Un calme délicieux baigne toutes choses, et les petites houles, autour du bateau, semblent se masser pour rouler ensemble par grandes ondes lentes et pacifiques. Quelques fois, malgré la trépidation du bateau, on dirait celui-ci immobile, n’osant avancer plus loin dans les méandres de ces sublimes montagnes ; la fuite incessante des rochers qui, l’un après l’autre, passe en défilé d’ombres silencieuses, nous indique que nous avançons… Nous avançons, en effet : les noires murailles de pierre s’écartent, s’abaissent, s’évanouissent en arrière de nous. Quelquefois, les monts verts sont riches d’essence capiteuse ; le plus souvent ils sont rigides, dénudés : peu ou point d’arbres, ou bien des petits sapins souffreteux, avec des contorsions d’infirmes et, çà et là, de rares taillis pareils à des témoins mélancoliques qui gémissent sur la désolation d’alentour.

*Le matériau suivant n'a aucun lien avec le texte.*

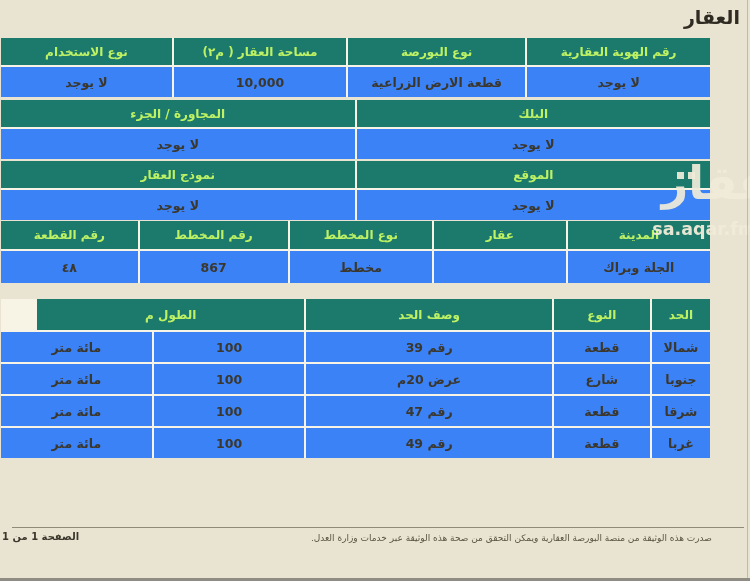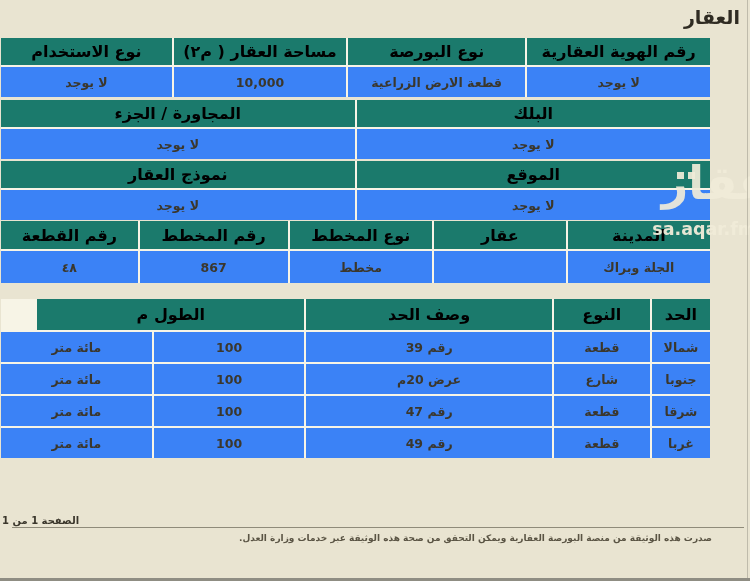"نوع الاستخدام" .hcell { color: #000000 -> #bef264; font-size: 16px -> 12px }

Mais nous avançons, coupant la ligne d’ombre des grands monts, à intervalles réguliers, ou traversant des taches ensoleillées où les petites vagues brillent comme des fusées blanches… Nous avançons. Nous venons de passer la baie de la Rivière-aux-Outardes, sur la rive gauche : nous voyons aussi briller dans un vallon le clocher de l’église de Saint-Fulgence et les maisons du village qui se tassent alentour.

Nous venons de laisser le fond de cet entonnoir si savamment décrit par le regretté géologue, feu Mgr  J.-C. K.-Laflamme, qui fut chargé, un jour, par la Commission Géologique du Canada, de déterminer les limites du silurien inférieur du haut-Saguenay et qui a observé avec intelligence tous les détails orographiques de cette immense et sauvage région.